It is highly respected in Europe.
Edible Parts: Coffee; Flowers; Leaves; Oil; Oil; Root; Stem.
Root - raw or cooked[1, 2, 4, 52, 183]. A mild flavour and somewhat
mucilaginous texture[K]. When boiled, the roots resemble salsify
(Tragopogon hispanicus)[1, 4, 115]. Leaves - raw or cooked[1, 4, 5, 52,
89, 115]. The very sharp leaf-spines must be removed first[46, 183],
which is quite a fiddly operation[K]. The leaves are quite thick and
have a mild flavour when young, at this time they are quite an
acceptable ingredient of mixed salads, though they can become bitter in
hot dry weather[K]. When cooked they make an acceptable spinach
substitute. It is possible to have leaves available all year round
from successional sowings[K]. Flower buds - cooked[1, 238]. A globe
artichoke substitute[12, 183], they are used before the flowers open.
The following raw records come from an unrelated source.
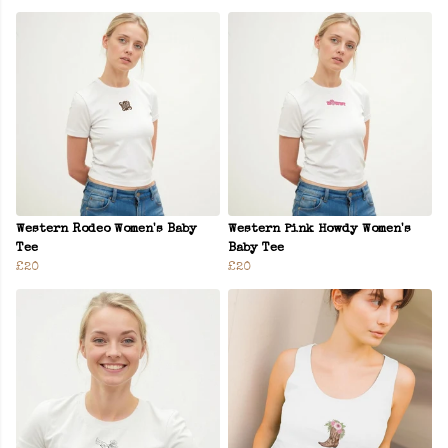
Western Rodeo Women's Baby
Western Pink Howdy Women's
Tee
Baby Tee
£20
£20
The flavour is mild and acceptable, but the buds are quite small and
even more fiddly to use than globe artichokes[K]. Stems - raw or
cooked[4, 100]. They are best peeled and can be soaked to reduce the
bitterness[5, 183]. Palatable and nutritious[4, 115], they can be used
like asparagus or rhubarb or added to salads. They are best used in
spring when they are young. A good quality oil is obtained from the
seeds. The roasted seed is a coffee substitute[21, 46, 61, 183].
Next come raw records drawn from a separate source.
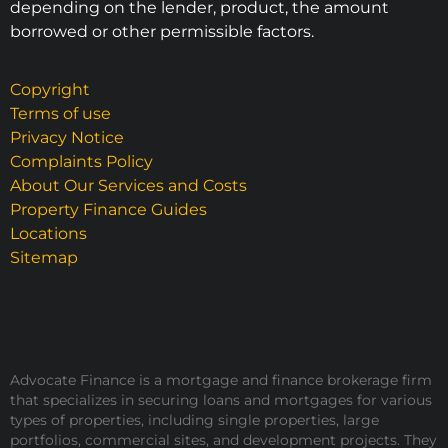
depending on the lender, product, the amount
borrowed or other permissible factors.
Copyright
Terms of use
Privacy Notice
Complaints Policy
About Our Services and Costs
Property Finance Guides
Locations
Sitemap
Advocate Finance is a mortgage and finance brokerage firm
that specializes in securing loans and mortgages for various
types of properties, including single properties, large
portfolios, commercial sites, and development projects. They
Plants For A Future can not take any responsibility for any adverse
effects from the use of plants. Always seek advice from a professional
before using a plant medicinally.
Astringent; Bitter; Cholagogue; Diaphoretic; Diuretic; Emetic; Emme
nagogue; Hepatic; Homeopathy; Stimulant; Stomachic;
Blessed thistle has a long history of use in the West as a remedy for
depression and liver problems. Recent research has confirmed that
it has a remarkable ability to protect the liver from damage resulting
from alcoholic and other types of poisoning. The whole plant is
astringent, bitter, cholagogue, diaphoretic, diuretic, emetic,
emmenagogue, hepatic, stimulant, stomachic and tonic[4, 21, 160, 165,
238]. It is used internally in the treatment of liver and gall bladder
diseases, jaundice, cirrhosis, hepatitis and poisoning. The plant
is harvested when in flower and dried for later use. Silymarin, an
extract from the seed, acts on the membranes of the liver cells
preventing the entry of virus toxins and other toxic compounds and thus
preventing damage to the cells. It also dramatically improves liver
regeneration in hepatitis, cirrhosis, mushroom poisoning and other
diseases of the liver[222, 238, 254]. German research suggests that
silybin (a flavonoid component of the seed) is clinically useful in the
treatment of severe poisoning by Amanita mushrooms. Seed extracts
are produced commercially in Europe. Regeneration of the liver is
particularly important in the treatment of cancer since this disease is
always characterized by a severely compromised and often partially
destroyed liver[K]. A homeopathic remedy is obtained from equal parts of
the root and the seed with its hulls still attached. It is used in
the treatment of liver and abdominal disorders.